Tout commence le 20 octobre 1976. Le Consortium Tuniso-Koweitien de Développement (CTKD) est alors créé avec un capital à majorité koweitienne. Dans la foulée, le CTKD crée l’agence Abou Nawas Travel et la Société Abou Nawas de Gestion Touristique (SOGES), du nom du premier hôtel acquis, l’Abou Nawas Gammarth.
Sous la férule d’Ahmed Al Ibrahim entouré d’Abdelwaheb Soua à l’exploitation, Faouzia Belajouza aux finances et Raouf Ben Amor à l’animation et la communication – et bien d’autres grosses pointures comme Arbi Belkhadi aux Achats, Mokhtar Abid à la Direction Technique,  ou Annick Mahjoub au Marketing – la SOGES s’est retrouvée au fil des investissements et des partenariats avec vingt hôtels (voir ci-dessous). Quelques-uns figurent encore aujourd’hui parmi les meilleures unités du pays, même s’ils portent désormais d’autres enseignes.
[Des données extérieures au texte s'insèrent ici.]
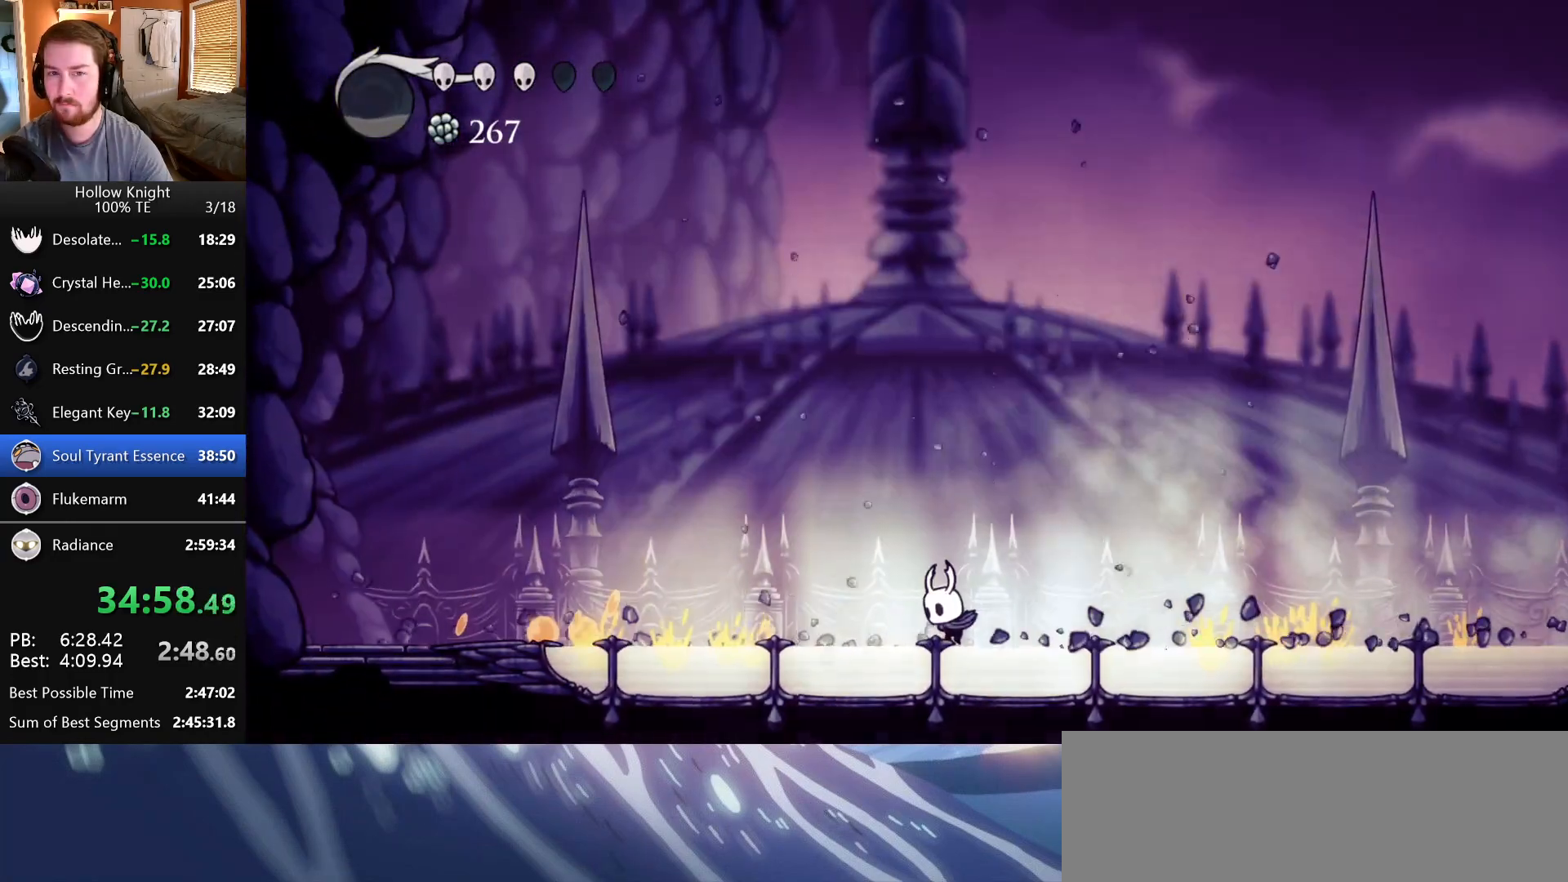
{"keys": ["right"], "events": [[383, "right", "down"]]}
L’épopée n’a pas survécu à la Guerre du Golfe. En effet, pour punir l’Etat tunisien de sa position jugée pro-irakienne, l’Etat du Koweit a décrété l’arrêt des investissements en Tunisie. Un ordre qui n’était pas du goût d’Ahmed Al Ibrahim, Koweitien marié à une Tunisienne et Tunisien de cœur, qui est allé jusqu’à s’associer avec des investisseurs saoudiens pour mener à son terme le projet de l’hôtel Le Palace à Gammarth. Un geste qui lui a valu d’être arrêté et expulsé de Tunisie. Ce départ sonnait le glas de la chaîne Abou Nawas, les successeurs d’Ahmed Al Ibrahim, comme Motlak Essanaie, ne pouvant empêcher l’inéluctable fin.

Que reste-t-il de l’Abou Nawas ?
Mais si la chaîne fait désormais partie de l’histoire du tourisme tunisien, son esprit est toujours présent à travers ses ex-cadres. En effet, ces derniers sont partout : à la tête de société de gestion hôtelière, directeurs d’hôtels, directeurs financiers, marketing ou des ressources humaines, cuisiniers ou même jardiniers. On les reconnaît d’abord à leur tenue. Tous, ou presque, sont toujours tirés à quatre épingles, un peu guindés comme s’ils portaient un uniforme. Ils parlent souvent de procédures, et confessent volontiers que « ça devrait fonctionner autrement ». Ces “ex-Abou Nawas” qui font aujourd’hui le bonheur des hôtels tunisiens restent liés par leur ancienne appartenance. Ils agissent parfois comme un réseau informel qui a ses codes et ses solidarités, y compris parmi les plus jeunes. Si un bilan de l’expérience Abou Nawas devait être établi, cet “esprit d’appartenance” figurerait certainement à son actif.